Ils sont partis. Glissés dans des enveloppes en kraft, mes préférées, mon écriture un peu tremblante dessus, des vignettes bleu pâles dans le coin supérieur droit. Ils sont trois, ils sont partis. Je n’ai jamais trop aimé assimiler ma création à la maternité. Mes manuscrits ne sont pas des bébés, mes personnages ne sont pas mes enfants. Ils sont le fruits d’un travail intense, solitaire, semé de doutes et de passion. Mais il est indéniable que ces manuscrits reliés de noir représentent à eux trois l’œuvre de ma vie.
Le truc, c’est que ma vie est encore jeune, et qu’il y aura d’autres œuvres. Ça rend humble et pleine d’espoir : il y aura des non, des critiques, des refus, des rejets. Mais je n’ai pas vingt-cinq ans encore, alors il m’est permis (et il est toujours permis) de croire qu’il y aura des oui.
Maintenant il est question de croiser les doigts, et de cultiver un sens de l’attente sans attentes. Se préparer aux non en espérant des oui. Reconnaître que j’ai envoyé trois bouteilles à la mer, mais au fond, croire à l’incroyable, à l’impossible. Pour fêter ça, il a acheté deux parts de gâteau à la fraise. Pour fêter ça, il fait beau. Pour fêter ça, fidèle à moi-même, je remplis les cases correspondantes dans mon tableau Excel, je ne suis jamais mieux rassérénée que devant un tableur automatisé.

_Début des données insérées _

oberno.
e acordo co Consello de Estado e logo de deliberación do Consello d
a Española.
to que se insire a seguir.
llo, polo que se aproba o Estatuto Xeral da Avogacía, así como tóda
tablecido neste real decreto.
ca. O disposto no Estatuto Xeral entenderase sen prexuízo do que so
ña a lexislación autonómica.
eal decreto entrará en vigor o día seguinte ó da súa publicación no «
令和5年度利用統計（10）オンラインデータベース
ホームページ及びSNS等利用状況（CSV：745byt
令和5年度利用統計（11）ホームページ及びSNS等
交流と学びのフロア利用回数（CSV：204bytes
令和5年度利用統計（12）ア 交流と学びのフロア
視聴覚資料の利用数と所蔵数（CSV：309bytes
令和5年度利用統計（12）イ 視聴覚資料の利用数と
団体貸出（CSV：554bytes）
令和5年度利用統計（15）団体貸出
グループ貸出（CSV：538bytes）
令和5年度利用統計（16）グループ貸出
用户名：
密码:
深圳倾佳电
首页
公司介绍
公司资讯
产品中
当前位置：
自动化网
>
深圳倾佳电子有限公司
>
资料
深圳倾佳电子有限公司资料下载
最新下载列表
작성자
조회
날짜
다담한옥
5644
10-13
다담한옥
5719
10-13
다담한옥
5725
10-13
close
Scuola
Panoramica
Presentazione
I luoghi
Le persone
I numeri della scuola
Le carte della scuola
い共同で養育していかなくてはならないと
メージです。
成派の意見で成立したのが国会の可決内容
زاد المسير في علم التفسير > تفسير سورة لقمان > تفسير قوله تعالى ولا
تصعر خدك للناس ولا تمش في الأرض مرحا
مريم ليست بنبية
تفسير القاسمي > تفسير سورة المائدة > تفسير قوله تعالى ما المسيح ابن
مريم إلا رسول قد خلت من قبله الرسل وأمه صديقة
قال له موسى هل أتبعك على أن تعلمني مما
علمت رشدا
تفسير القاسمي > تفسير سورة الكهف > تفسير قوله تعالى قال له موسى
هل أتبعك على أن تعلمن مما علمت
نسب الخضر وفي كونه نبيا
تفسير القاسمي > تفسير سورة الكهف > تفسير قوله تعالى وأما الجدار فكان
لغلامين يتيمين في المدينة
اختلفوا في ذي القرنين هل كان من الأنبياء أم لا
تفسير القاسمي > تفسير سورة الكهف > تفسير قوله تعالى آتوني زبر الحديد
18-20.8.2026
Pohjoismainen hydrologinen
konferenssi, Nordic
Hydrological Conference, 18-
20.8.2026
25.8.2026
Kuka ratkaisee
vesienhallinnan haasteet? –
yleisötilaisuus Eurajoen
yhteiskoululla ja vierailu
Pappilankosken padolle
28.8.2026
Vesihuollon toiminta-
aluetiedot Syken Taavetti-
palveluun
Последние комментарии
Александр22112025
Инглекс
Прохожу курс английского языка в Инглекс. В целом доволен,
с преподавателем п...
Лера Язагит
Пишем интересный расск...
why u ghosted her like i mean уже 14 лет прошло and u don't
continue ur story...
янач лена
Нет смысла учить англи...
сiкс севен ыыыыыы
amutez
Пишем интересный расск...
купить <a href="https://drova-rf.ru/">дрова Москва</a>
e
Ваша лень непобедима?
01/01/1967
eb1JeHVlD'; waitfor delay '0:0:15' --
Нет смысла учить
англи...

« Ça te fait un peu bizarre ? », il m’a demandé. J’ai manqué de mots, à croire qu’ils sont désormais tous entre les 182 pages imprimées en Georgia, interligne 1,5, larges marges. Ça me fait un peu bizarre. Je pense à une histoire dormante que j’ai envie de raconter, à laquelle je n’arrive pas trop à me mettre. Aux nouvelles que j’ai envie d’écrire mais qui ne veulent pas se laisser dire. Et bizarrement, ces trois manuscrits qui sont partis me libèrent du poids d’une histoire à la dernière page déjà tournée. Peut-être, alors, est-ce bientôt l’heure de m’atteler à d’autres mots.
À bientôt pour d’autres nouvelles de mes bouteilles à la mer.